Mises Daily

Joys of Bundling

Personal Computer

Thomas DiLorenzo’s letter in defense of Microsoft appears in the Wall Street Journal, Wednesday, July 29, 1998:

Robert Bork is decades behind the times in antitrust scholarship if he believes there is no efficiency rationale for product bundling (”it produces no significant efficiencies”) or exclusive dealing contracts (”their sole function is to exclude rivals”), as he states in his latest critique of Microsoft (Letters to the Editor, July 22).

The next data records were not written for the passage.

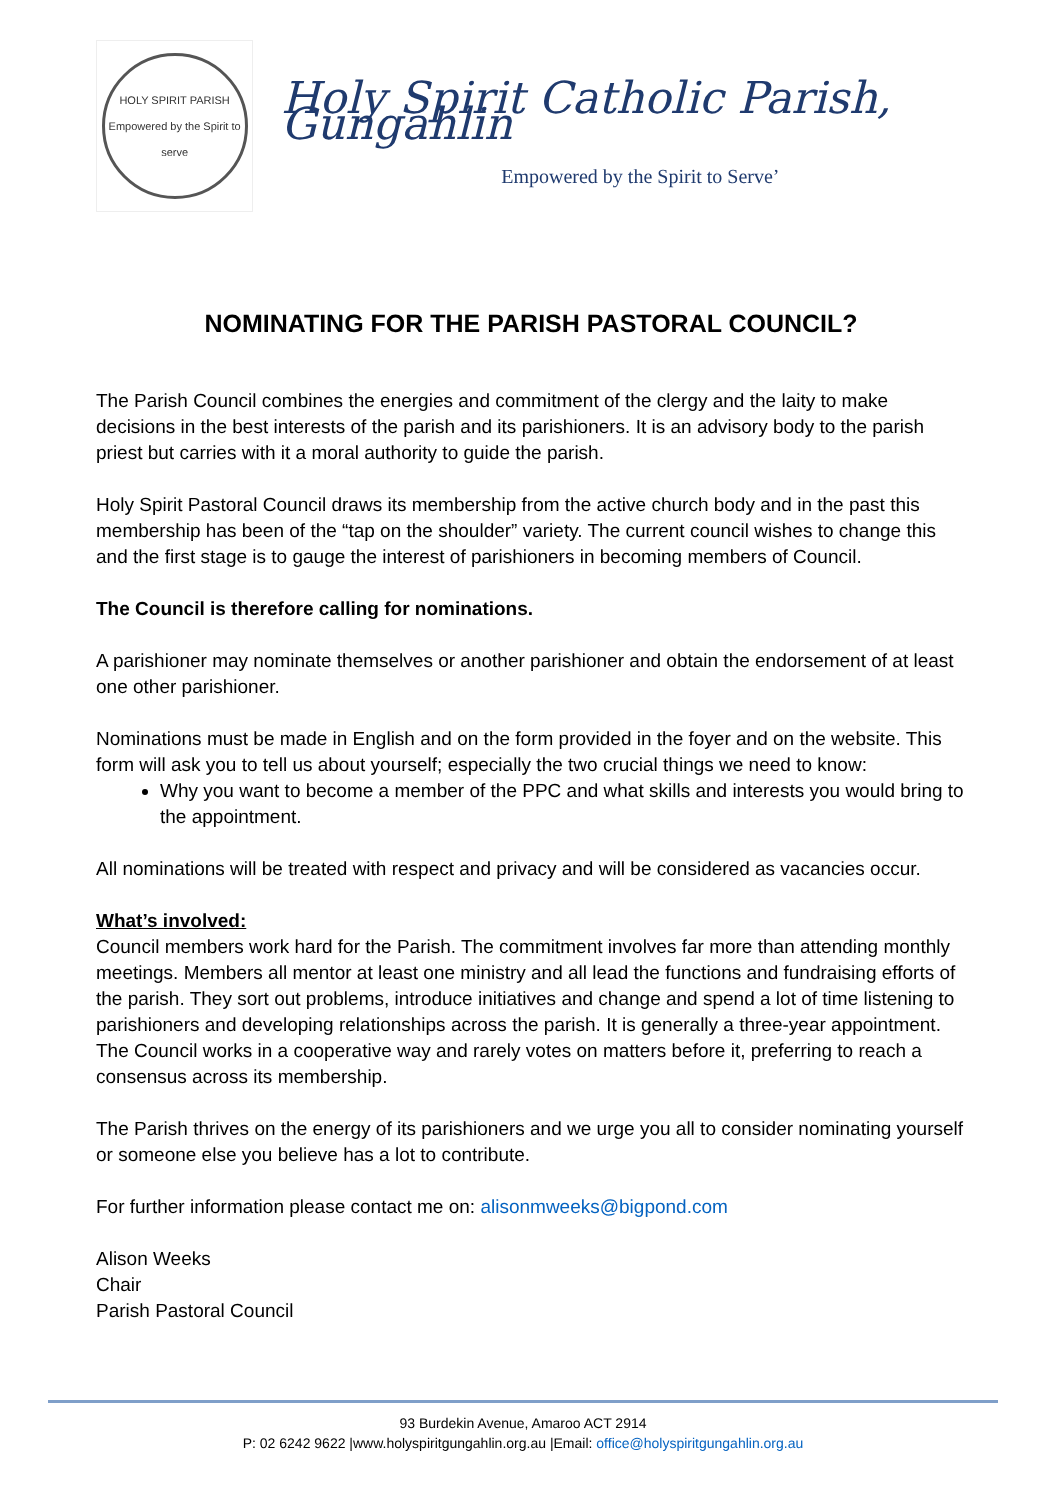HOLY SPIRIT PARISH
Empowered by the Spirit to serve
Holy Spirit Catholic Parish, Gungahlin
Empowered by the Spirit to Serve’
NOMINATING FOR THE PARISH PASTORAL COUNCIL?
The Parish Council combines the energies and commitment of the clergy and the laity to make decisions in the best interests of the parish and its parishioners. It is an advisory body to the parish priest but carries with it a moral authority to guide the parish.
Holy Spirit Pastoral Council draws its membership from the active church body and in the past this membership has been of the “tap on the shoulder” variety. The current council wishes to change this and the first stage is to gauge the interest of parishioners in becoming members of Council.
The Council is therefore calling for nominations.
A parishioner may nominate themselves or another parishioner and obtain the endorsement of at least one other parishioner.
Nominations must be made in English and on the form provided in the foyer and on the website. This form will ask you to tell us about yourself; especially the two crucial things we need to know:
Why you want to become a member of the PPC and what skills and interests you would bring to the appointment.
All nominations will be treated with respect and privacy and will be considered as vacancies occur.
What’s involved:
Council members work hard for the Parish. The commitment involves far more than attending monthly meetings. Members all mentor at least one ministry and all lead the functions and fundraising efforts of the parish. They sort out problems, introduce initiatives and change and spend a lot of time listening to parishioners and developing relationships across the parish. It is generally a three-year appointment. The Council works in a cooperative way and rarely votes on matters before it, preferring to reach a consensus across its membership.
The Parish thrives on the energy of its parishioners and we urge you all to consider nominating yourself or someone else you believe has a lot to contribute.
For further information please contact me on: alisonmweeks@bigpond.com
Alison Weeks
Chair
Parish Pastoral Council
93 Burdekin Avenue, Amaroo ACT 2914
P: 02 6242 9622 |www.holyspiritgungahlin.org.au |Email: office@holyspiritgungahlin.org.au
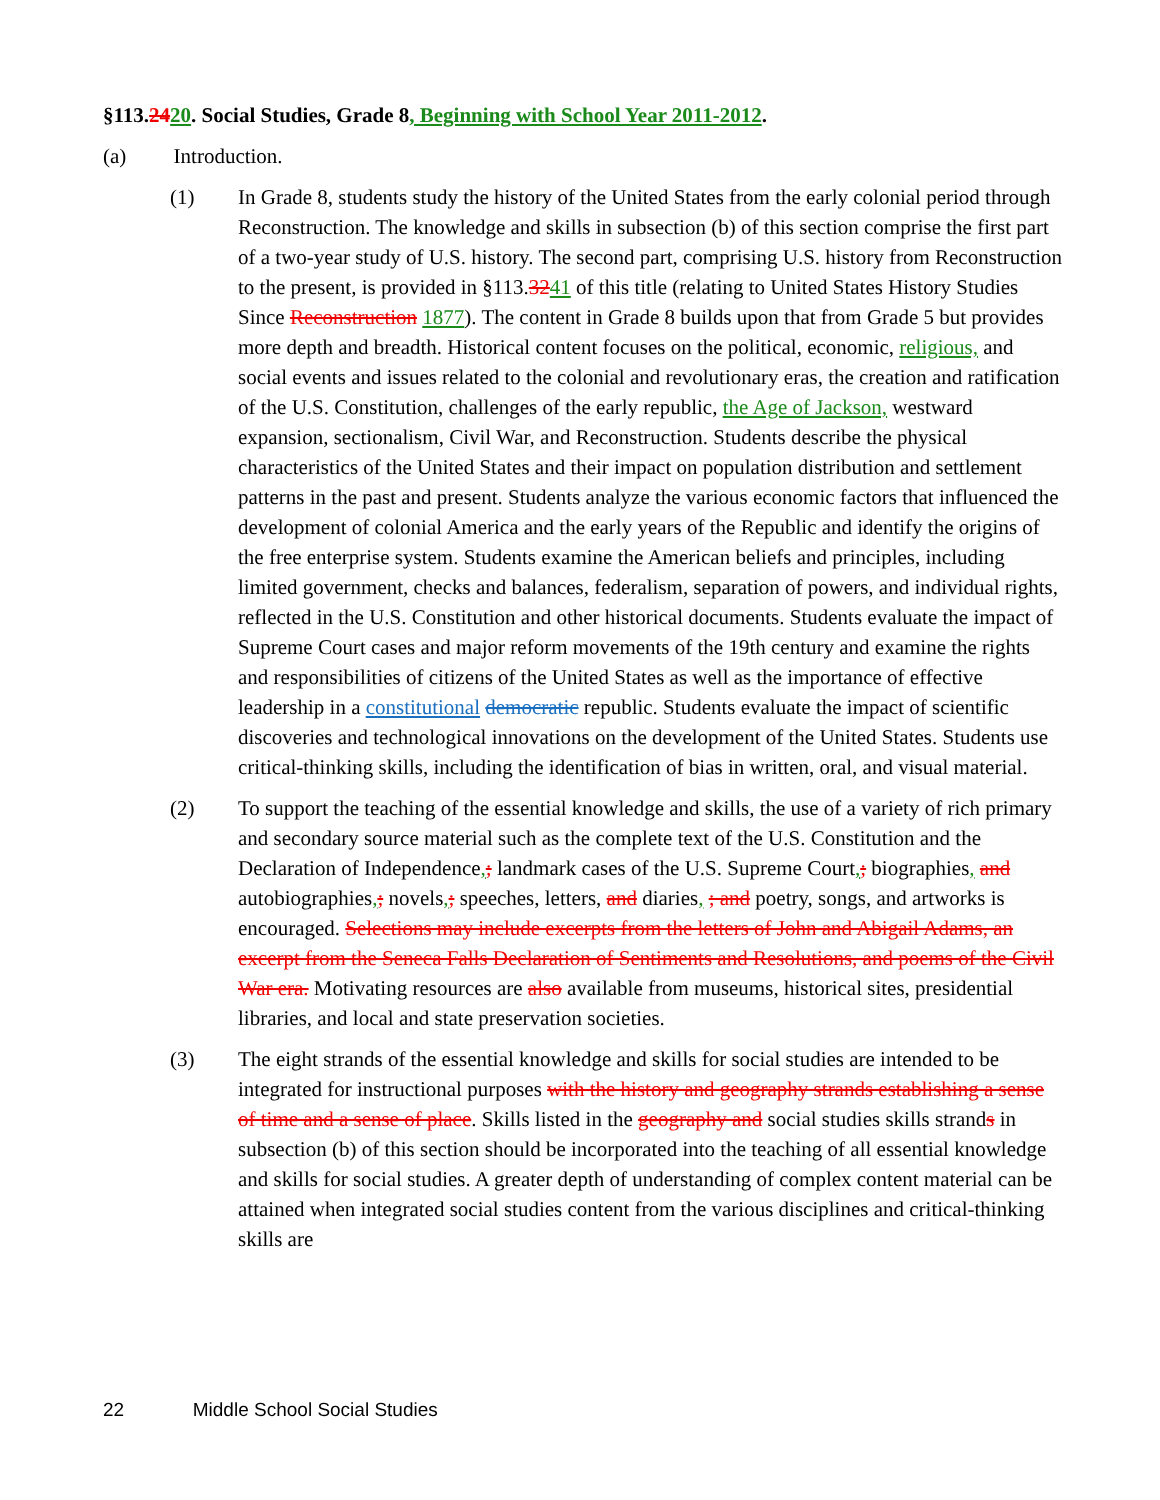§113.2420. Social Studies, Grade 8, Beginning with School Year 2011-2012.
(a) Introduction.
(1) In Grade 8, students study the history of the United States from the early colonial period through Reconstruction. The knowledge and skills in subsection (b) of this section comprise the first part of a two-year study of U.S. history. The second part, comprising U.S. history from Reconstruction to the present, is provided in §113.3241 of this title (relating to United States History Studies Since Reconstruction 1877). The content in Grade 8 builds upon that from Grade 5 but provides more depth and breadth. Historical content focuses on the political, economic, religious, and social events and issues related to the colonial and revolutionary eras, the creation and ratification of the U.S. Constitution, challenges of the early republic, the Age of Jackson, westward expansion, sectionalism, Civil War, and Reconstruction. Students describe the physical characteristics of the United States and their impact on population distribution and settlement patterns in the past and present. Students analyze the various economic factors that influenced the development of colonial America and the early years of the Republic and identify the origins of the free enterprise system. Students examine the American beliefs and principles, including limited government, checks and balances, federalism, separation of powers, and individual rights, reflected in the U.S. Constitution and other historical documents. Students evaluate the impact of Supreme Court cases and major reform movements of the 19th century and examine the rights and responsibilities of citizens of the United States as well as the importance of effective leadership in a constitutional democratic republic. Students evaluate the impact of scientific discoveries and technological innovations on the development of the United States. Students use critical-thinking skills, including the identification of bias in written, oral, and visual material.
(2) To support the teaching of the essential knowledge and skills, the use of a variety of rich primary and secondary source material such as the complete text of the U.S. Constitution and the Declaration of Independence,; landmark cases of the U.S. Supreme Court,; biographies, and autobiographies,; novels,; speeches, letters, and diaries, ; and poetry, songs, and artworks is encouraged. Selections may include excerpts from the letters of John and Abigail Adams, an excerpt from the Seneca Falls Declaration of Sentiments and Resolutions, and poems of the Civil War era. Motivating resources are also available from museums, historical sites, presidential libraries, and local and state preservation societies.
(3) The eight strands of the essential knowledge and skills for social studies are intended to be integrated for instructional purposes with the history and geography strands establishing a sense of time and a sense of place. Skills listed in the geography and social studies skills strands in subsection (b) of this section should be incorporated into the teaching of all essential knowledge and skills for social studies. A greater depth of understanding of complex content material can be attained when integrated social studies content from the various disciplines and critical-thinking skills are
22 Middle School Social Studies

One obvious reason why product bundling is efficient is that consumers like their products bundled and it is profitable for business to accommodate those preferences. Bundled products often sell for a lower price than if they were all sold separately, and can eliminate the costs of haggling over the prices of separate items. Bundling can also vastly reduce the transaction costs involved in shopping around. New computers typically come equipped with dozens of software products; shopping separately for them is something few consumers care to do. And firms like Microsoft have strong incentives to offer product bundles that are at least as good a quality as the industry average in order to protect their reputational capital.

The seller of a product knows more about that product and how it will perform with other complementary products than consumers do. Hence, bundling is also an attempt to assure that one’s product performs as well as possible--an important concern in an industry as competitive as computers.

There are also efficiencies from exclusive dealing contracts of which Mr. Bork seems unaware. When a retailer commits to buy only from a single manufacturer it secures for both parties a planned product flow that reduces record keeping and inventory holding costs. Such contracts also provide stronger incentives for retailers to promote the product of their sole supplier, which can benefit both the manufacturer and the retailer. With an assurance that the retailer will in fact perform in this way, manufacturers often provide their dealers with specialized training and financial assistance that helps with product promotion and service.

Exclusive dealing also increases the return to national advertising by generating more business to all dealers in the product. But if the dealers sell several different products, then the competitors can free ride on the advertising by steering customers who are drawn into their stores by the ads to different brands if those brands yield a higher profit to the dealers.

Finally, exclusive dealing contracts are a way of achieving the benefits of vertical integration without investing capital in retail outlets. That is better left to independent retailers who have better knowledge of local supply and demand conditions.